The error variance, \(\sigma^2_\epsilon\), is pulled from our model object using the sigma() function:

sigma(hapmod)

## [1] 0.5373149

Finally, \(k\), the number of items in our scale, is simply the length of our variables vector:

length(c("happy1", "happy2", "happy3"))

## [1] 3

Putting this all together, we can thus create a function that extracts all of these values and then combines them into our \(R_C\) model:

calcRc <- function (mod, variables) { 
  m = length(variables)  #number of items in scale
  modvar <- VarCorr(mod) #variance matrix
  idTime <- modvar[["id:time"]][1,1] #extract id:time random effect
  modRc = idTime/(idTime + ((sigma(mod)^2)/m)) #calculate RC
  return(modRc)
}

We test this by inputting our model object and our variables vector:

calcRc(hapmod, variables = c("happy1", "happy2", "happy3"))

## [1] 0.7889

This tells us that our “happy” subscale shows good measurement reliability!

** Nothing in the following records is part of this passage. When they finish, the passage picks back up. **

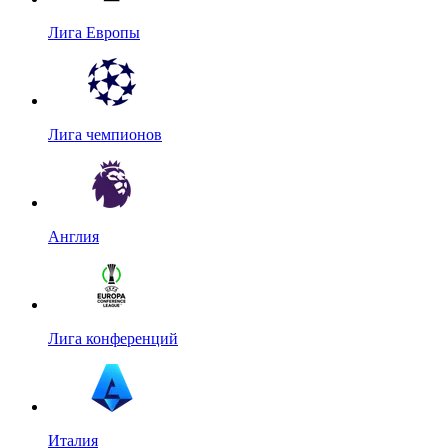
Лига Европы
Лига чемпионов
Англия
Лига конференций
Италия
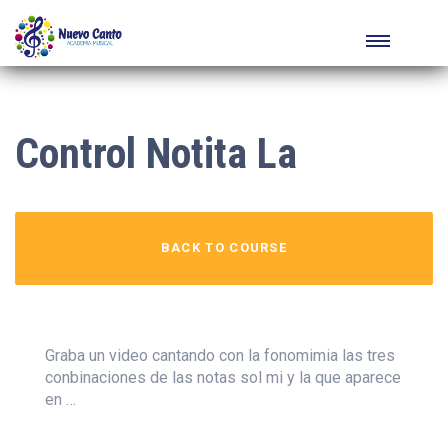
Control Notita La
BACK TO COURSE
Graba un video cantando con la fonomimia las tres
conbinaciones de las notas sol mi y la que aparece
en …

Step 4: Combining into one

Now, we want to combine all of this work into a single function. This is actually the easiest step! We just use our three helper functions inside of a new varcomp function:

varcomp <- function(data, id, time, variables){
  longerData <- reshapeLonger(data, id, time, variables)
  mod <- runModel(longerData)
  return(calcRc(mod, variables))
}

And now we can run our VCA in a single step!

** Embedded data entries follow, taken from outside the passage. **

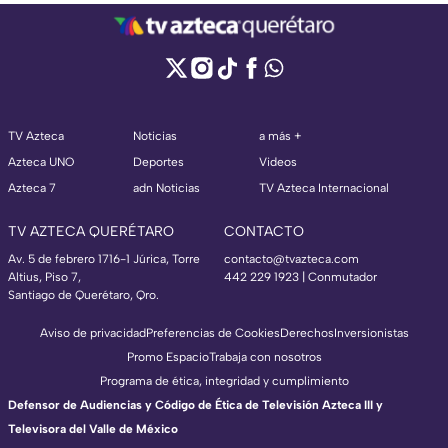
TV Azteca
Noticias
a más +
Azteca UNO
Deportes
Videos
Azteca 7
adn Noticias
TV Azteca Internacional
TV AZTECA QUERÉTARO
CONTACTO
Av. 5 de febrero 1716-1 Júrica, Torre
contacto@tvazteca.com
Altius, Piso 7,
442 229 1923 | Conmutador
Santiago de Querétaro, Qro.
Aviso de privacidad
Preferencias de Cookies
Derechos
Inversionistas
Promo Espacio
Trabaja con nosotros
Programa de ética, integridad y cumplimiento
Defensor de Audiencias y Código de Ética de Televisión Azteca III y
Televisora del Valle de México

varcomp(data = ddata, id = "ptid", time = "day", 
        variables = c("happy1", "happy2", "happy3"))

## [1] 0.7889

Let’s try it on some of the other mood measures we have.

#anger
anger <- varcomp(data = ddata, id = "ptid", time = "day", 
        variables = c("ang1", "ang2", "ang3"))

#anxiety
anxiety <- varcomp(data = ddata, id = "ptid", time = "day", 
        variables = c("anx1", "anx2", "anx3"))

print(paste("Anger RC:", round(anger, 3)))

## [1] "Anger RC: 0.811"

print(paste("Anxiety RC:", round(anxiety, 3)))

## [1] "Anxiety RC: 0.491"

It looks like Anger has good reliability, but Anxiety does not. We would want to further investigate what is going on with Anxiety before proceeding with any analyses.